Curtis was a lifelong Democrat and attended the 1960 Democratic National Convention alongside such liberal performers as Edward G. Robinson, Shelley Winters, Ralph Bellamy, and Lee Marvin.

During the 1971 filming of The Persuaders!, Curtis developed a reputation among his costars and crew as marijuana smoker.  Curtis developed cocaine addiction in 1974 while filming Lepke, at a time when his stardom had declined and he was being offered few film roles. In 1984, Curtis was rushed to the hospital suffering from advanced cirrhosis as a result of his alcoholism and cocaine addiction. He then entered the Betty Ford Clinic and vowed to overcome his various illnesses. He underwent heart bypass surgery in 1994, after suffering heart attack. On July 8, 2010, Curtis, who suffered from chronic obstructive pulmonary disease (COPD), was hospitalized in Las Vegas after suffering an asthma attack during a book-signing engagement in Henderson, Nevada, where he lived.

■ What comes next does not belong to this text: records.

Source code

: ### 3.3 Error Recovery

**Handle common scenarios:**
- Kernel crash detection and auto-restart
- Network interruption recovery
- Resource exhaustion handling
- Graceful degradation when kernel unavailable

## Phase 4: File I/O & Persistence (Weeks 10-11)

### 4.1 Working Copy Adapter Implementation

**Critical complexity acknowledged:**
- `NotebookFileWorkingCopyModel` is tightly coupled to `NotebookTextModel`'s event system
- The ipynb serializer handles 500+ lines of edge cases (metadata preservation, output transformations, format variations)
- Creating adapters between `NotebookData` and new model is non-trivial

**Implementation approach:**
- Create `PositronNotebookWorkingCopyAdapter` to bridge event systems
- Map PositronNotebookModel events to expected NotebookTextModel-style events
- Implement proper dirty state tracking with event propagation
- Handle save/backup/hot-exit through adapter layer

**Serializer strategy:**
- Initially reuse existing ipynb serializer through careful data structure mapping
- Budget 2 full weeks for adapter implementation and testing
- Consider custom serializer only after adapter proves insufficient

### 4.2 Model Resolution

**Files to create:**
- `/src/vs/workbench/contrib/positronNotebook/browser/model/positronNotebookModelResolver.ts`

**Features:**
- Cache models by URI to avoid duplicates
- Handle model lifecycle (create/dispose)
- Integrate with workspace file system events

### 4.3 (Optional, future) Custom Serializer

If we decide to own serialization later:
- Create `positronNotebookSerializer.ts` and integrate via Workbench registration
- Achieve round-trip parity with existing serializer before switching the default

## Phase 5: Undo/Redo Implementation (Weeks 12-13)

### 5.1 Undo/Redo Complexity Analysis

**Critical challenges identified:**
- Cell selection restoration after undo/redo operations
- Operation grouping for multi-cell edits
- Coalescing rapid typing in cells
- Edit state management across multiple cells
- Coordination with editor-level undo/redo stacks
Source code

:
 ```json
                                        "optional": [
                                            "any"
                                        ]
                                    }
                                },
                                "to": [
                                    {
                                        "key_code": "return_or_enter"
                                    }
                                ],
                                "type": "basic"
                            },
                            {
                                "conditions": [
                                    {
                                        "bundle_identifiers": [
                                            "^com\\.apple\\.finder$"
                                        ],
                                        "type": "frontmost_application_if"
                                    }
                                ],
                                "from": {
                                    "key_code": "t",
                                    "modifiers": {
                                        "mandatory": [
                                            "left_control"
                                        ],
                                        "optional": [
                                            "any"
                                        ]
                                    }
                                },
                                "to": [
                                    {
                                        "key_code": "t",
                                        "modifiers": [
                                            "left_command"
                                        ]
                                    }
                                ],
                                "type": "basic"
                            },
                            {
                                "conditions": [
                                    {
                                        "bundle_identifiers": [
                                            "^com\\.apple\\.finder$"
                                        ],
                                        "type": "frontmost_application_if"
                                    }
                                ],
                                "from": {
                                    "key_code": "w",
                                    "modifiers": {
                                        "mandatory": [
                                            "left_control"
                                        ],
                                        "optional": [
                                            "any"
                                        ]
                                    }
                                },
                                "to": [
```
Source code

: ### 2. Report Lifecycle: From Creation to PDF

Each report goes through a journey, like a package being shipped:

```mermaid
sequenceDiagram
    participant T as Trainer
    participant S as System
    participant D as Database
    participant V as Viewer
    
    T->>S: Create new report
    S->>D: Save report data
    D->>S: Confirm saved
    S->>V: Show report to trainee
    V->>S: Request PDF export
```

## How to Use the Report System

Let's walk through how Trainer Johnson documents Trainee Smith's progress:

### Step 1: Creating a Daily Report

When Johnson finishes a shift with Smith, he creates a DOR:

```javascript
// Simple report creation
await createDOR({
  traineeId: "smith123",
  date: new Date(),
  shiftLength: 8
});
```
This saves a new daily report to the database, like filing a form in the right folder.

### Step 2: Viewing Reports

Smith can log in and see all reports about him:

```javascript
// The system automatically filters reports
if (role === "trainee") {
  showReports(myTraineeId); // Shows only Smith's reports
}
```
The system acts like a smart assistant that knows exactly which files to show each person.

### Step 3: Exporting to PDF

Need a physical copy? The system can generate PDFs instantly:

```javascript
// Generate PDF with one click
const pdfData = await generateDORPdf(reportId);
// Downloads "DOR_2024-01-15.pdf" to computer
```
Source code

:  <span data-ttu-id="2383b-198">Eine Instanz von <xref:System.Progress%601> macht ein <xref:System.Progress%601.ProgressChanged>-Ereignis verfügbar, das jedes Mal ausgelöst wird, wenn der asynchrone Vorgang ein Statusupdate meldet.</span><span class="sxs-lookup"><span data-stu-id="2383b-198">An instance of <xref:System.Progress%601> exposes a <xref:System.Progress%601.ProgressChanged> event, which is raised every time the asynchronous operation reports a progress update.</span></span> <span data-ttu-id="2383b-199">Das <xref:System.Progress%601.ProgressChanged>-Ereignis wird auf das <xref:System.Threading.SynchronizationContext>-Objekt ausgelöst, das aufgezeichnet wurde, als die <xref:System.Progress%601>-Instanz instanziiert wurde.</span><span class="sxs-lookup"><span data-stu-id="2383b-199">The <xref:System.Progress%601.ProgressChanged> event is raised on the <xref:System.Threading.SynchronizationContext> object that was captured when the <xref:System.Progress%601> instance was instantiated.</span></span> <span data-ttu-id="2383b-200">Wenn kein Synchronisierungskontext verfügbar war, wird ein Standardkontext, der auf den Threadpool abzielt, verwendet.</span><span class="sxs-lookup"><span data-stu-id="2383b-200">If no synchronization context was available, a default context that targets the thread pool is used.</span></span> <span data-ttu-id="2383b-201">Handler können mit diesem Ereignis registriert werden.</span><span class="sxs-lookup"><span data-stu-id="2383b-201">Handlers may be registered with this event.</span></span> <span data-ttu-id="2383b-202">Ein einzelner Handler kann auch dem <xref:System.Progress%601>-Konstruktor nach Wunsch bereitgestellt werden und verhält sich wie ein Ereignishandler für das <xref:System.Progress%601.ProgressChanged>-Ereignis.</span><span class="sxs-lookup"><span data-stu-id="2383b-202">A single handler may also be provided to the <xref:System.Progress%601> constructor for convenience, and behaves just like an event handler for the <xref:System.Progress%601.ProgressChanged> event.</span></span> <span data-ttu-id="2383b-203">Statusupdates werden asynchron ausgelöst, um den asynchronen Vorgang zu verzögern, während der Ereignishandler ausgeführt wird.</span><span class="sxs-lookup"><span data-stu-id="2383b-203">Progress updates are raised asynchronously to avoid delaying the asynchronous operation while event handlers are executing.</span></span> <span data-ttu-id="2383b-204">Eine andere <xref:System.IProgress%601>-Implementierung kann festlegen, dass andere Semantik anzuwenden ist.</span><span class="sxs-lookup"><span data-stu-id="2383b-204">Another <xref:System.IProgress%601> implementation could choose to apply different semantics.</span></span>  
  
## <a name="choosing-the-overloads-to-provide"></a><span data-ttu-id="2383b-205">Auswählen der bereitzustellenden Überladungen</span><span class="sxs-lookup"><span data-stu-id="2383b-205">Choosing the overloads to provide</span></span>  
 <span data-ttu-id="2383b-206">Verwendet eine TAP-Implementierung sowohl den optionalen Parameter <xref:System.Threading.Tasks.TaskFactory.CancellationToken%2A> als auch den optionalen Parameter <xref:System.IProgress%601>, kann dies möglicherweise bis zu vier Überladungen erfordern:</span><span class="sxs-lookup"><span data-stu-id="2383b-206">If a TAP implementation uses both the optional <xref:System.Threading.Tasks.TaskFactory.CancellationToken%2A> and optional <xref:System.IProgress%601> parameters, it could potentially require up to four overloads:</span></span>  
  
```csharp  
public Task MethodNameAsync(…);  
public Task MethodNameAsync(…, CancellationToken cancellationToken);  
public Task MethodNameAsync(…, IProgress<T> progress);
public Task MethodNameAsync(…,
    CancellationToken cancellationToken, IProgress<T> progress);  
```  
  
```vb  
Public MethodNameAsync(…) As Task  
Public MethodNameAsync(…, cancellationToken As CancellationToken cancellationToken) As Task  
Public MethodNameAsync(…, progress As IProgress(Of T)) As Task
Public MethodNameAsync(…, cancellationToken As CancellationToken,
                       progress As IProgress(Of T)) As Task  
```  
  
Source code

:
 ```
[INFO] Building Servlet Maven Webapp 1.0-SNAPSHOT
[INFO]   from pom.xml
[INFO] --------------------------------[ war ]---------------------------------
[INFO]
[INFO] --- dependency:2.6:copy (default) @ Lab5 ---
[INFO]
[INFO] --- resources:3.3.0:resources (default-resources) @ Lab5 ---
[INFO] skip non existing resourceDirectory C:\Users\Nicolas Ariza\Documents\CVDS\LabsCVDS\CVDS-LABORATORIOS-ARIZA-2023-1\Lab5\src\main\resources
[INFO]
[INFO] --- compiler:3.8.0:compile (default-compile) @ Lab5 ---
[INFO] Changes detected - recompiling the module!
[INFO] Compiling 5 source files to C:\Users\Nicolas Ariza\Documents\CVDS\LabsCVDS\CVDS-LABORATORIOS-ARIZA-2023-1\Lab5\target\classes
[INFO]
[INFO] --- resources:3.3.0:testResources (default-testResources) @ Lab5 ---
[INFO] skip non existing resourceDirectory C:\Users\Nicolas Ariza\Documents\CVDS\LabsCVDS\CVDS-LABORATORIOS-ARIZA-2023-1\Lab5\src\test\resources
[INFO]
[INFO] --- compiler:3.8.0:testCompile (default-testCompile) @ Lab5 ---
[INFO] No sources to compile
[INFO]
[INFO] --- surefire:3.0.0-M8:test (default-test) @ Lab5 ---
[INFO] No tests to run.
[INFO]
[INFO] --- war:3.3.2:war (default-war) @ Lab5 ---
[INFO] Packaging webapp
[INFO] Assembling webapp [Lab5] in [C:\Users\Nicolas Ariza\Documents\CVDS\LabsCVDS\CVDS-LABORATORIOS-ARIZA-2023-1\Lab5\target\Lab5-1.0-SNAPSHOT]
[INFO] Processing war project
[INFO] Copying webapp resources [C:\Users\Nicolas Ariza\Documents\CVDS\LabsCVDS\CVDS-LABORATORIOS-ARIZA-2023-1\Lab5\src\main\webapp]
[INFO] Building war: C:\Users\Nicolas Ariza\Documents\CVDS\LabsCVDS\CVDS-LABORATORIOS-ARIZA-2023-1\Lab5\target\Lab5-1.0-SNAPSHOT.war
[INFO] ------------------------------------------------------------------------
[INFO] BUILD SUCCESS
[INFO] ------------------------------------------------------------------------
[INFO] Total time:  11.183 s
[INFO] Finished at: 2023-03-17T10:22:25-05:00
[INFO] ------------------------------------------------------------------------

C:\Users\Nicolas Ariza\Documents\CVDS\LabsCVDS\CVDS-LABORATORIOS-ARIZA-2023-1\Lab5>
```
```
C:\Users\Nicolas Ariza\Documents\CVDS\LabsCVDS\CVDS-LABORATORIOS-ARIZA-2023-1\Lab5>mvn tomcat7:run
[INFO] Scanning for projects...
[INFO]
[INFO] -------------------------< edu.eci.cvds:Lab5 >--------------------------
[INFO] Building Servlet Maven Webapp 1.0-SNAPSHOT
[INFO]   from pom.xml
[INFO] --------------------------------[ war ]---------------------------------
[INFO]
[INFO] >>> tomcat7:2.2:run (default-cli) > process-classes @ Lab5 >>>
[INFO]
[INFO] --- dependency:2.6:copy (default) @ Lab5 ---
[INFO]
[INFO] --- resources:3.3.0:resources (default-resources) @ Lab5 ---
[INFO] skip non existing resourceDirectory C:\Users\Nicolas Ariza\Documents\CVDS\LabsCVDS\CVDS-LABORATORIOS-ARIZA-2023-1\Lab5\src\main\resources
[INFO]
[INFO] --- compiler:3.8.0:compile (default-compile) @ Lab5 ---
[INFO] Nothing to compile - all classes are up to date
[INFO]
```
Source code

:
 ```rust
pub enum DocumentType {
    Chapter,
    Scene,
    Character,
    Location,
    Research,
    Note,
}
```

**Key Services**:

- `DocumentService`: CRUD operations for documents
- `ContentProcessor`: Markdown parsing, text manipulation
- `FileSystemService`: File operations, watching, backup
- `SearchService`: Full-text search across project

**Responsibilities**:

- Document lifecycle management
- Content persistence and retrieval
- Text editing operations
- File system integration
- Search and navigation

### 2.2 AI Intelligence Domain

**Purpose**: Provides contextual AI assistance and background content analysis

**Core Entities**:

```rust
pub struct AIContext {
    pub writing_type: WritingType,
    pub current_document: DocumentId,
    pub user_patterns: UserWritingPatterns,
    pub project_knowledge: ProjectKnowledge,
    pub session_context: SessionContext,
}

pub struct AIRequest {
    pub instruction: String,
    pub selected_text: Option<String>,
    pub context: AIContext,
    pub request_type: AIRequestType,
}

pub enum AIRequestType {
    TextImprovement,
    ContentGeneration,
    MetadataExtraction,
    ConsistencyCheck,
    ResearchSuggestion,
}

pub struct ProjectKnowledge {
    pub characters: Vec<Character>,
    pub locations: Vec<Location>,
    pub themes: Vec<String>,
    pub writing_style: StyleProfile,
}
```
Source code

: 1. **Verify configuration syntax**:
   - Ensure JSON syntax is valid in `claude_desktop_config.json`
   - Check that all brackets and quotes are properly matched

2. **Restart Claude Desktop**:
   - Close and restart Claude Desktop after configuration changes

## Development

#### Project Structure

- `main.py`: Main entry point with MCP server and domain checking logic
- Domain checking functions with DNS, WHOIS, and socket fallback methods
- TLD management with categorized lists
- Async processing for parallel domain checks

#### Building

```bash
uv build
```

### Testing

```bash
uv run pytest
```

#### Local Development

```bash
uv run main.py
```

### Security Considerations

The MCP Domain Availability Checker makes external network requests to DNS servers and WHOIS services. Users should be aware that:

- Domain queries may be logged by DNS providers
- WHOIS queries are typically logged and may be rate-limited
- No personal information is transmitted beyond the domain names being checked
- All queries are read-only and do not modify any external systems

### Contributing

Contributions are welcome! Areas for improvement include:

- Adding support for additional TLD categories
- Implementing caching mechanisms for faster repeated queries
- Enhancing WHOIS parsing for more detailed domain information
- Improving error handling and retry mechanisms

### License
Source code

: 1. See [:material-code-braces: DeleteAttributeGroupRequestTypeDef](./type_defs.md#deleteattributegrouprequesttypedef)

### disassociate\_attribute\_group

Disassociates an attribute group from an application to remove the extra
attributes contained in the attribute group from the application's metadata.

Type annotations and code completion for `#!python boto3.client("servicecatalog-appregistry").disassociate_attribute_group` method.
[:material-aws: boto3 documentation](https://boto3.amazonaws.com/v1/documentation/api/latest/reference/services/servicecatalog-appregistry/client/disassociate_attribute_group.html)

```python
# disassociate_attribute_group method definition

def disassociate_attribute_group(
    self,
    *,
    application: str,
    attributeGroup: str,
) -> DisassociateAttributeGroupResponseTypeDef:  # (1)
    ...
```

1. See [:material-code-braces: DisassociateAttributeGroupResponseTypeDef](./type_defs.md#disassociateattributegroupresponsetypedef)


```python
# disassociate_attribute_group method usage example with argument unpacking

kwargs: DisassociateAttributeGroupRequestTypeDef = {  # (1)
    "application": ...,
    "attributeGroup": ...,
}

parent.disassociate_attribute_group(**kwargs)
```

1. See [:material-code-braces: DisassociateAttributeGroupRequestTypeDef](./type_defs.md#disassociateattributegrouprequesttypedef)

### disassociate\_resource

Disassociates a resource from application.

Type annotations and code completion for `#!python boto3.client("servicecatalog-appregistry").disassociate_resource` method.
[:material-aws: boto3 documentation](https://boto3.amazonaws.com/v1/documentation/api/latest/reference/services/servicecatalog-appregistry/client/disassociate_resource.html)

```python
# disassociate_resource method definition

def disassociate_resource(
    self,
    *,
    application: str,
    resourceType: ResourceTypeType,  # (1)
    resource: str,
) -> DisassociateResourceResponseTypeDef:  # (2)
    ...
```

Curtis died on September 29, 2010, of cardiac arrest, leaving behind five children and seven grandchildren. His widow Jill told the press that Curtis had suffered from lung problems for years as a result of cigarette smoking, although he had quit smoking about 30 years earlier. In fact, during the 1960s Curtis served as the president of the American ‘I Quit Smoking’ Club.